To take this metaphor a step further, it is the responsibility of those who use these trails not to ruin them for those that follow. Most books will outlast their owners-I have no illusions about taking mine with me when Death arrives; I am told there is no room in that grim carriage. I can consequently anticipate that others will follow the same paths I followed through the books I have owned, and it is my responsibility not to spoil their trip with the clutter of my mind, but rather to leave them an accurate map, and maybe point out some pleasant stopping places along the way.

But it does take a lot to ruin a book. I’ve pulled Out of My Later Years down from the shelf, and, leafing through it as I’ve written this, found it to be entirely readable. In fairness, this path hasn’t been spoiled–littered on a bit, yes, but not ruined. I suspect this might be the only book I bought that spring morning more than a decade ago that I still own; the others have been consigned to the anonymity of the irretrievable past. And now, after having considered these things, the most valuable thing to me about this book has turned out to be the marginalia I first detested. And, if later I strike on something appropriate, I may just scribble it in there myself–I’m thinking of: “Oh, yeah? Prove it, Brainiac!”

six responses

    • Papa Smurf said…

      well, here we go, posting a comment is cyber marginalia. the trouble is I am restricted to this Marginalia holding pen and I cannot underline a bleeding thing. I have to say that I am a guilty party. I scribble all over my books..but hey.. they’re MY books. I sincerely believe that if I am taking the time to scribble in a book, I have found meaning within it’s cover and this is a book I will probably not dispose of. I have been tempted to loan my “personalised” books out but I always have second thoughts because the Marginalia I write is for me and nobody else.

      so there.

    • While I would never write in a book that did not belong to me, I find writing marginalia to be not only an effective way of dialogging with the author (or, more accurately, with myself), but also a great way to boost my comprehension of the subject matter. Whether I write a comment that indicates a related idea found in another text or simply scribble a reactionary comment, it is my way of engaging the subject to the fullest extent. Also, when I re-read these books, I feel that they have been properly loved, like a teddy bear whose arm and ears are smushed down from being hugged and slept on.

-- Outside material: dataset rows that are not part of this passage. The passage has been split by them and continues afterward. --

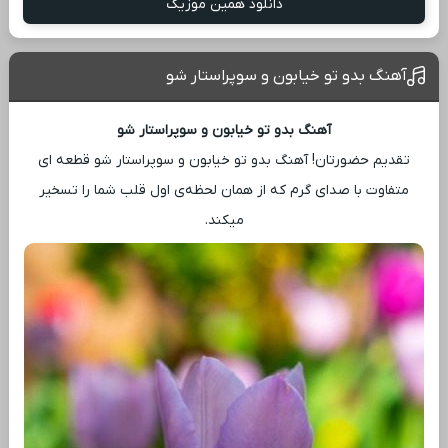
دانلود همین موزیک
آهنگ بدو تو خیابون و سوپراستار شو
آهنگ بدو تو خیابون و سوپراستار شو
تقدیم حضورتان! آهنگ بدو تو خیابون و سوپراستار شو قطعه ‌ای
متفاوت با صدای گرم که از همان لحظه‌ی اول قلب شما را تسخیر
میکند.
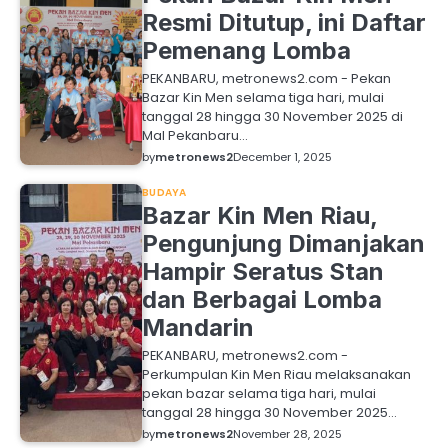
Resmi Ditutup, ini Daftar
Pemenang Lomba
PEKANBARU, metronews2.com - Pekan
Bazar Kin Men selama tiga hari, mulai
tanggal 28 hingga 30 November 2025 di
Mal Pekanbaru…
by
metronews2
December 1, 2025
BUDAYA
Bazar Kin Men Riau,
Pengunjung Dimanjakan
Hampir Seratus Stan
dan Berbagai Lomba
Mandarin
PEKANBARU, metronews2.com -
Perkumpulan Kin Men Riau melaksanakan
pekan bazar selama tiga hari, mulai
tanggal 28 hingga 30 November 2025…
by
metronews2
November 28, 2025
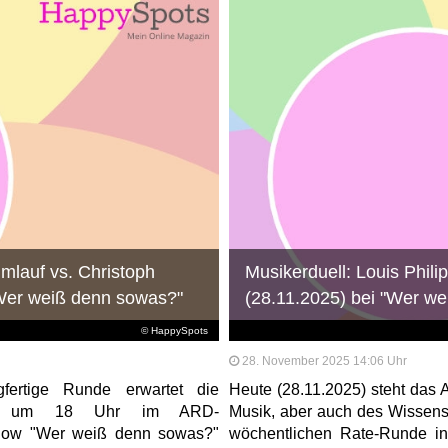
mlauf vs. Christoph
Musikerduell: Louis Phili
"Wer weiß denn sowas?"
(28.11.2025) bei "Wer w
© HappySpots
28. November 2025 14:06 Uhr
fertige Runde erwartet die
Heute (28.11.2025) steht da
25) um 18 Uhr im ARD-
Musik, aber auch des Wissens
show "Wer weiß denn sowas?"
wöchentlichen Rate-Runde in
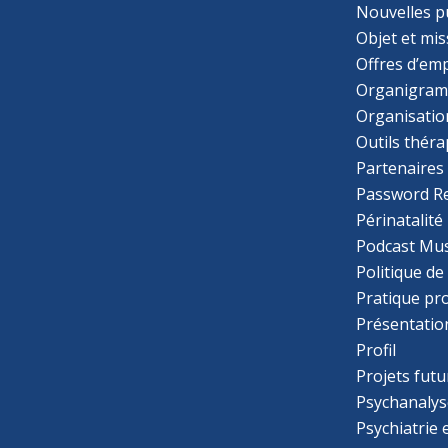
Nouvelles p
Objet et mis
Offres d’emp
Organigra
Organisatio
Outils thér
Partenaires
Password R
Périnatalité
Podcast Mus
Politique de
Pratique pr
Présentatio
Profil
Projets futu
Psychanalys
Psychiatrie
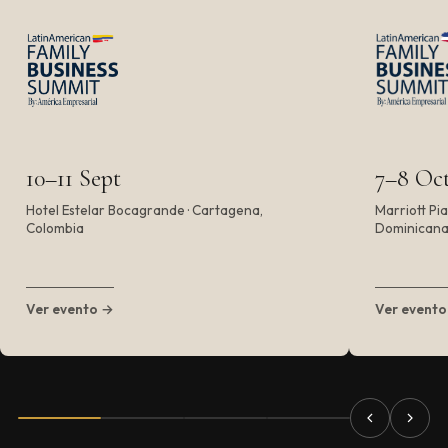
10–11 Sept
7–8 Oc
Hotel Estelar Bocagrande · Cartagena,
Marriott Pi
Colombia
Dominican
Ver evento →
Ver event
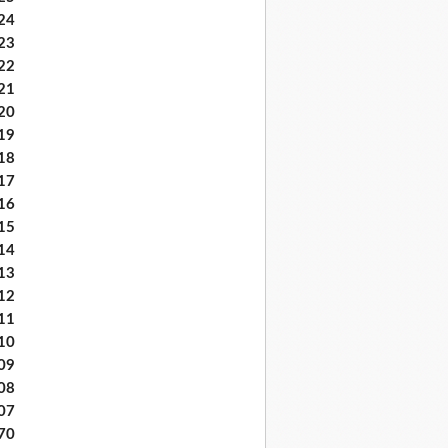
24
23
22
21
20
19
18
17
16
15
14
13
12
11
10
09
08
07
70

      One could argue, I suppose, that marginalia–especially in text that travels through many readers’ hands–helped create the first Wiki texts.

    • I love this post! I was carefully brainwashed by my elementary librarian not to dogear, bend the binder of, or write in books. That is understandable when the book does not belong to me, but in my English ed. studies, I have been told that writing in margins is, in fact, a useful reading strategy. But yes, I was once horrified too. It’s so necessary now!

      “Voyeuristic” is a good way to put it! This is a particularly interesting angle, since I have several books filled with marginalia from college assignments on my shelves, and I make some available to my students and continue adding marginalia to others for my own personalized teacher’s guides.

    • There is something rather wonderful, to my mind, about eavesdropping on a reader’s inner process through the discovery of his marginalia. I have an inherent dislike of defacing property, even when it is my own, so I have come up with the fence-sitting solution of writing what would normally be marginalia on post-it notes, which I then affix to the relevant page. Of course, the transitory nature of post-it adhesive makes this a less than ideal means of expression.
      I was a great marginalia-writer in my teens, and sometimes come across books I read in high school, with thoughts in the margins that seem to have been generated by a mind with which I no longer have any acquaintance. This is far more disturbing than running across the detritus of a stranger’s mind.

    • I can’t stand to see writing in the margins - when I would borrow from the library, I would read with an eraser in my hands, in the hopes to expunge some of the pages.